Vacating long-standing research labs, including the very lab where USDA began work on sterilized flies to combat screw worms, and pushing researchers out of federal service will threaten the innovation that our farmers demand and need to combat animal and plant disease. Just this year, 1,600 employees have already left USDA research agencies. And you want to make it even smaller when we're trying to compete with other countries, when we know that so many of our human-based diseases actually start with animals all around the world, when we know that farming and ranching has been the jewel of America's economy.

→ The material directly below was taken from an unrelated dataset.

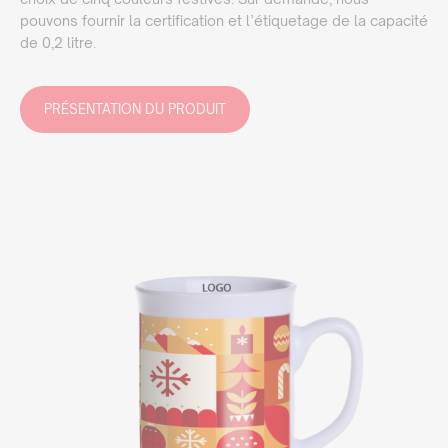
pouvons fournir la certification et l’étiquetage de la capacité
de 0,2 litre.
PRÉSENTATION DU PRODUIT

I hope that today's discussion will shed light on the effects this proposal will have on USDA's ability to respond to wildfires, administer critical nutrition programs, protect civil rights, and meet the needs of our farmers.
And before I close, I want to point out that this reorganization plan, as I noted at the beginning, was developed without input of Congress or the very stakeholders USDA aims to serve. It is unacceptable that we learned about this proposal just minutes before it was announced. The first months of this Administration do not inspire confidence, given the months of freezes, cancellations, unfreezes, firings, hiring back, lease terminations, firings and subsequent attempts to rehire veterinarians, farm loan officers, and other critical positions. It has injected uncertainty at a time when USDA customers look for certainty and trust.
I did not vote for you, Mr. Deputy Secretary, but I did think that you would go in based on your experience and be able to do things that would actually help rural America. And I actually took you at your word when you had pledged to work with us on things that would help. That's not what happened here when we had absolutely no notice of what you were going to do.